Earth Day 1970 achieved a rare political alignment, enlisting support from Republicans and Democrats, rich and poor, city slickers and farmers, tycoons and labour leaders. By the end of that year, the first Earth Day had led to the creation of the United States Environmental Protection Agency and the passage of the Clean Air, Clean Water, and Endangered Species Acts. “It was a gamble,” Gaylord recalled, “but it worked.”

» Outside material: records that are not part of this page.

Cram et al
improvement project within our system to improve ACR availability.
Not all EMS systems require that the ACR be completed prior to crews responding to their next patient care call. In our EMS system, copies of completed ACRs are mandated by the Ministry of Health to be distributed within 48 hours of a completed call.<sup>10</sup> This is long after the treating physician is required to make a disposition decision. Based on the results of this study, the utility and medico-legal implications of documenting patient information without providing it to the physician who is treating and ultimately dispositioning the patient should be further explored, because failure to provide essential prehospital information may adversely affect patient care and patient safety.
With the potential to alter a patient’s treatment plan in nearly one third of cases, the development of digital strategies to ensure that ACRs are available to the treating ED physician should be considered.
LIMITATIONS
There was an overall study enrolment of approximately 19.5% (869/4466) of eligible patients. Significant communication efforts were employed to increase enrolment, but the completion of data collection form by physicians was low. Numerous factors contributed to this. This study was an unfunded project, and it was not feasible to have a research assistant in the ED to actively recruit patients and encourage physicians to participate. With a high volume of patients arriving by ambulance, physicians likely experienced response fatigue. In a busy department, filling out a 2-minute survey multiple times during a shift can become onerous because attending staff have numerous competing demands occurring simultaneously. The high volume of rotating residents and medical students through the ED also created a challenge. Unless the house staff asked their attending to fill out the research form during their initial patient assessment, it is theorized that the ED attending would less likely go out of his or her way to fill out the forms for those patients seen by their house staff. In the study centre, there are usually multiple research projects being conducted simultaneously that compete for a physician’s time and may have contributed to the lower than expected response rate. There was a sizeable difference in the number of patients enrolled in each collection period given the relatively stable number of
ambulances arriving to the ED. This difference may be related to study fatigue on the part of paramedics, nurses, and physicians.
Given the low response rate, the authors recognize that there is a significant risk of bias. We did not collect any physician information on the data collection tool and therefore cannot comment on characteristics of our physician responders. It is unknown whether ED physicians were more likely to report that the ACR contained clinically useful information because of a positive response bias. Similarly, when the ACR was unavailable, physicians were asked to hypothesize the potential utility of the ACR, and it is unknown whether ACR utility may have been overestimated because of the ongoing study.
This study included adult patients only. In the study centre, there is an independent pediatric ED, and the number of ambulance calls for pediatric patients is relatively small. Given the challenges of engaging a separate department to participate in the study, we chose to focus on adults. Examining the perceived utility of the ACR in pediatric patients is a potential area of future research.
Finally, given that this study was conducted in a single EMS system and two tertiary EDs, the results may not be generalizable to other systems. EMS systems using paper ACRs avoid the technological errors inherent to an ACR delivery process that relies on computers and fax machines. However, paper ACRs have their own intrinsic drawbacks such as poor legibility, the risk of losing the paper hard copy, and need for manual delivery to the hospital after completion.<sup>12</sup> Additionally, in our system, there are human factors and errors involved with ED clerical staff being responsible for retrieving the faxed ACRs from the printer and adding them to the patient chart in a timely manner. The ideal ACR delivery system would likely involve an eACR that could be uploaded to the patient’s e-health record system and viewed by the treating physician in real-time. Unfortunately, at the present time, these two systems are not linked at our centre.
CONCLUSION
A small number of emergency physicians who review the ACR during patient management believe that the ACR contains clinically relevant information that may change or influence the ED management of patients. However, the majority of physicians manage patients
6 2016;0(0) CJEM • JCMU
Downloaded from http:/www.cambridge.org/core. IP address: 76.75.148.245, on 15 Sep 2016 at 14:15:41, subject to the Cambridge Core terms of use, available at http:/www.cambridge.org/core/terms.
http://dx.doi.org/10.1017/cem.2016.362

As 1990 approached, a group of environmental leaders asked Denis Hayes to organise another big campaign. This time, Earth Day went global, mobilising 200 million people in 141 countries and lifting environmental issues onto the world stage. Earth Day 1990 gave a huge boost to recycling efforts worldwide and helped pave the way for the 1992 United Nations Earth Summit in Rio de Janeiro. It also prompted then US President Bill Clinton to award Nelson the Presidential Medal of Freedom (1995)—the highest honour given to civilians in the United States—for his role as Earth Day founder.

Earth Day Today

As the millennium approached, Hayes agreed to spearhead another campaign, this time focused on global warming and a push for clean energy. With 5,000 environmental groups in a record 184 countries reaching out to hundreds of millions of people, Earth Day 2000 combined the big-picture feistiness of the first Earth Day with the international grassroots activism of Earth Day 1990. Earth Day 2000 used the power of the internet to organise activists, but also featured a drum chain that travelled from village to village in Gabon, Africa. Hundreds of thousands of people gathered on the National Mall in Washington, DC for a First Amendment Rally. Earth Day 2000 sent world leaders the loud and clear message that citizens around the world wanted quick and decisive action on global warming and clean energy.

Much like 1970, Earth Day 2010 came at a time of great challenge for the environmental community. Climate change deniers, well-funded oil lobbyists, reticent politicians, a disinterested public, and a divided environmental community all contributed to the narrative—cynicism versus activism. Despite these challenges, Earth Day prevailed and Earth Day Network re-established Earth Day as a relevant, powerful focal point. Earth Day Network brought 250,000 people to the National Mall for a Climate Rally, launched the world’s largest environmental service project—A Billion Acts of Green – introduced a global tree planting initiative that has since grown into The Canopy Project, and engaged 75,000 partners in 192 countries in observing Earth Day.

Earth Day had reached into its current status as the largest secular observance in the world, celebrated by more than a billion people every year, and a day of action that changes human behaviour and provokes policy changes.

Today, the fight for a clean environment continues with increasing urgency, as the ravages of climate change become more manifest every day.

Next year marks the 50th anniversary of Earth Day. In honour of this milestone, Earth Day Network is launching an ambitious set of goals to shape the future of 21st century environmentalism.

(www.earthday.org)

Saving the environment


Use Energy Efficient Lightbulbs

Energy efficient lightbulbs are a simple way to reduce the amount of power you use. Not only will this help the planet, it will also save your bank balance too. By replacing just one lightbulb, the effect can be tremendous. If every house did this, it would reduce pollution.